Geben Sie an, in welchem Jahr die Theatergruppe laut dem Text über das Serapionstheater den Namen „Serapionstheater“ erhielt.

* **Textauszug**
------------------------------

Serapionstheater
Das Serapionstheater ist eine österreichische Theatergruppe, die 1973 von Ulrike Kaufmann und Erwin Piplits gegründet wurde.
Geschichte
Zum Zeitpunkt der Gründung hieß die Theatergruppe „Pupodrom“, ab 1978 wurde das heutige Vindobona, ein ehemaliges Kino, elf Jahre bespielt. 1980 erfolgte die Umbenennung in „Serapionstheater“ und 1988 der Wechsel in die aktuelle Spielstätte, das „Odeon Theater“ in der ehemaligen Börse für landwirtschaftliche Produkte, die 1887–1890 von Karl König erbaut wurde. Das Serapions Ensemble adaptierte den großen Börsesaal unter Wahrung des denkmalgeschützten Bestands bis Juni 1988 mit eigenen Mitteln als Veranstaltungsstätte und gab ihm den Namen „Odeon“. Nach und nach wurden auch Betriebs- und Foyerräume zugemietet. Es dauerte acht Jahre, bis die Adaption des Odeon ausfinanziert war. Die öffentliche Hand war dabei nur mit 16 % beteiligt.
Den Namen verdankt dieses Unternehmen dem serapiontischen Prinzip, das E.T.A. Hoffmann entwickelte, um extrem Gegensätzliches zu einer Einheit fusionieren zu können. Bei der kunstschaffenden Umsetzung von Gedanken und Ideen geht es um die Verwandlung eines Inneren ins Äußere, um die Übertragung eines Geistigen ins Wirkliche und die Umsetzung von Seelischem in Körperliches, Bildnerisches; eine Beseelung von Materie. Der Kunstschaffende wird daher im Sinne des Serapiontischen Prinzips in Demut (Demut = Mut zu dienen) eine Haltung einnehmen gegen Egoismus, Opportunismus, Unaufrichtigkeit, Dummheit, Brutalität, kleinbürgerliches Verhalten in allen Spielarten, unter welcher Maske auch immer. Er wird jeder Bevormundung, Ideologisierung, jedem Dogma durch seine Arbeit entgegenwirken.
Der Name Serapion stammt einerseits aus der Mystik der drei Abraham-Religionen. Die Seraphime gehören neben den Thronen und den Cherubimen zur höchsten Hierarchie der Engel und werden als feurige Schlänglein verstanden. Seraph = Schlange. Andererseits leitet sich der Name Serapion aus dem Ägyptischen ab und ist die präzisierte Version des Begriffes „Osiris Apis“. Osiris, der Stier. In diesem Falle der liegende Stier, aus dem das Getreide wächst, ein Vegetations- und Fruchtbarkeitsgott. Das Serapeion war ein Getreide-Heiligtum in Memphis (Ägypten) und nahezu in jedem griechischen Temenos (Tempelbezirk) gab es ein Serapeion. Ptolemaios I. schuf mit Serapis eine griechisch-ägyptische Mittlergottheit, die sich im gesamten Mittelmeerraum verbreitete. In den christlichen Legenden erscheint Serapion als Einsiedler, der von Diokletian in die Wüste verbannt wird, weil er seiner Wahrheit nicht abschwören wollte. Als Anachoret hat er in der europäischen Literatur (Balzac, Hoffmann, Lunz) Heimat gefunden.

------------------------------

* **Bereitgestelltes Material**
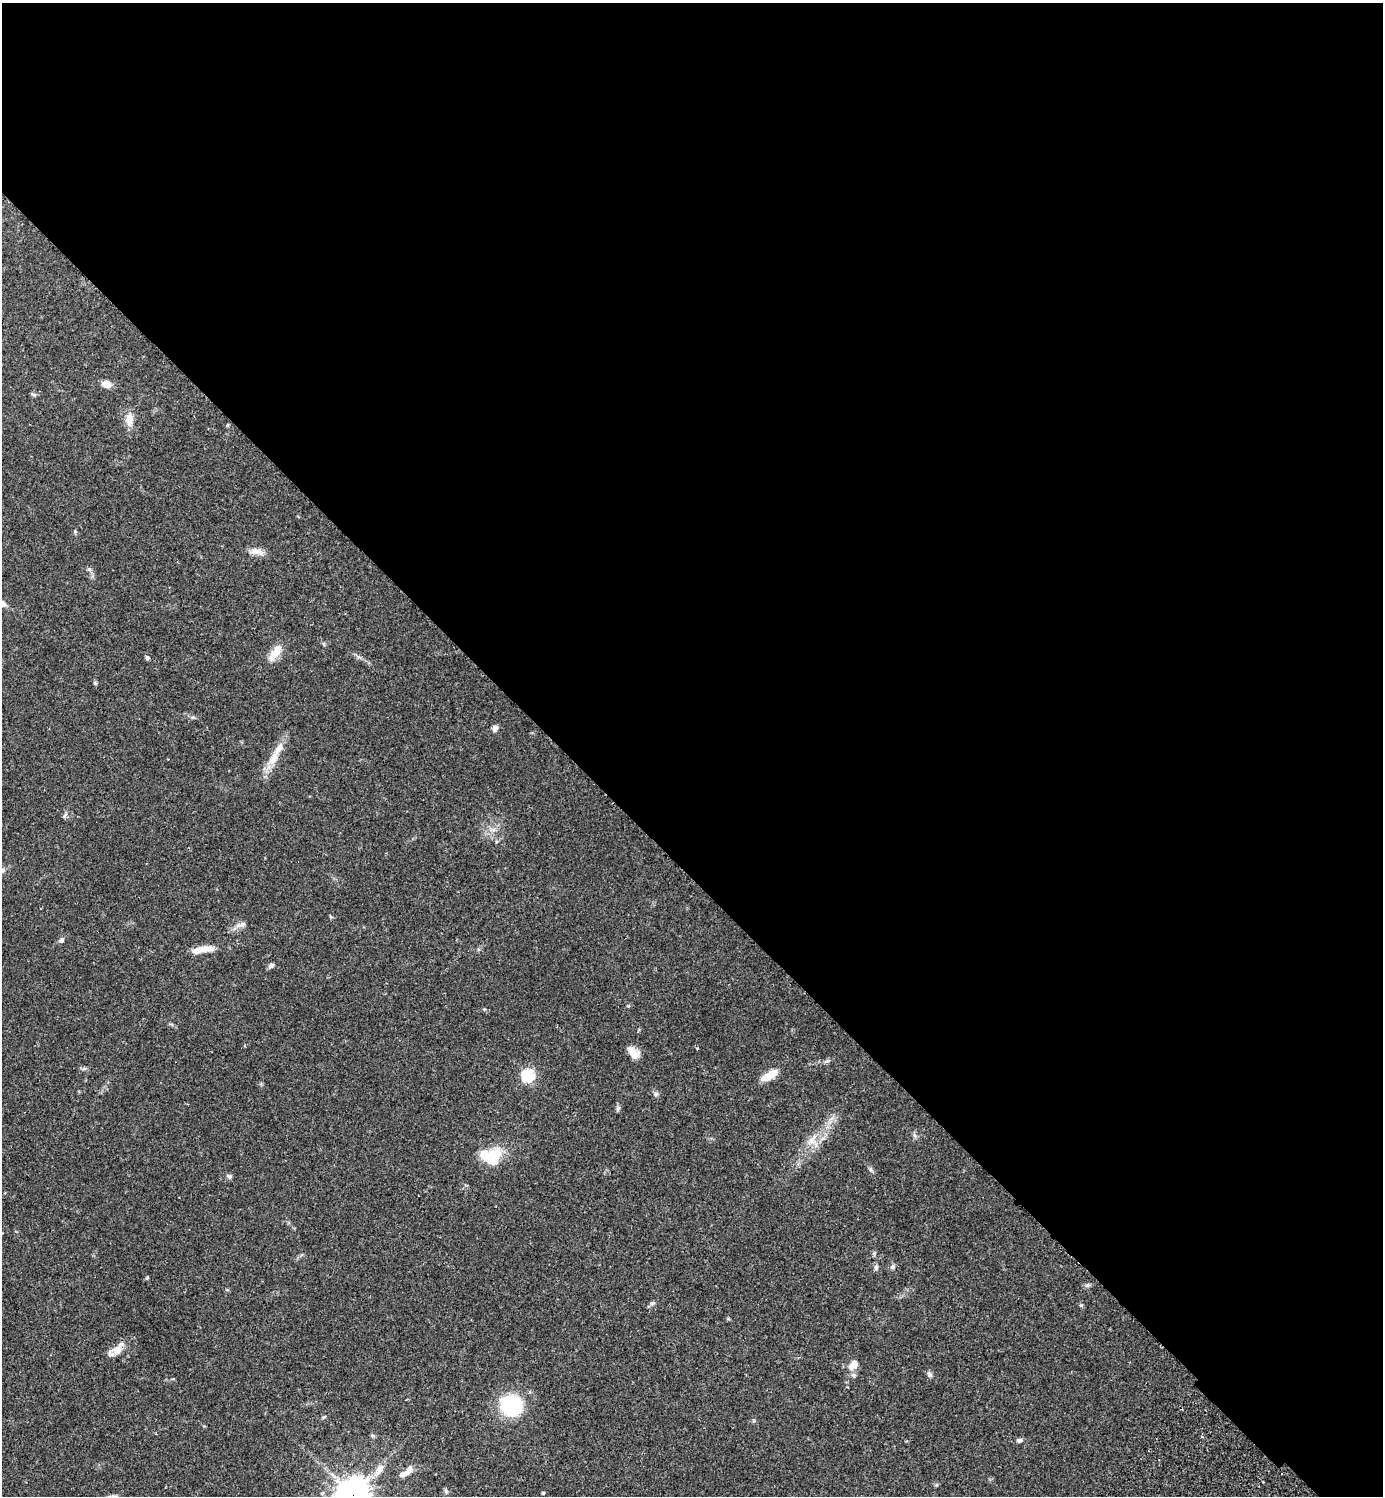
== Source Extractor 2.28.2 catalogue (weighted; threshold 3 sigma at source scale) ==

------------------------------

* **Musterlösung**
Die Umbenennung in „Serapionstheater“ erfolgte 1980.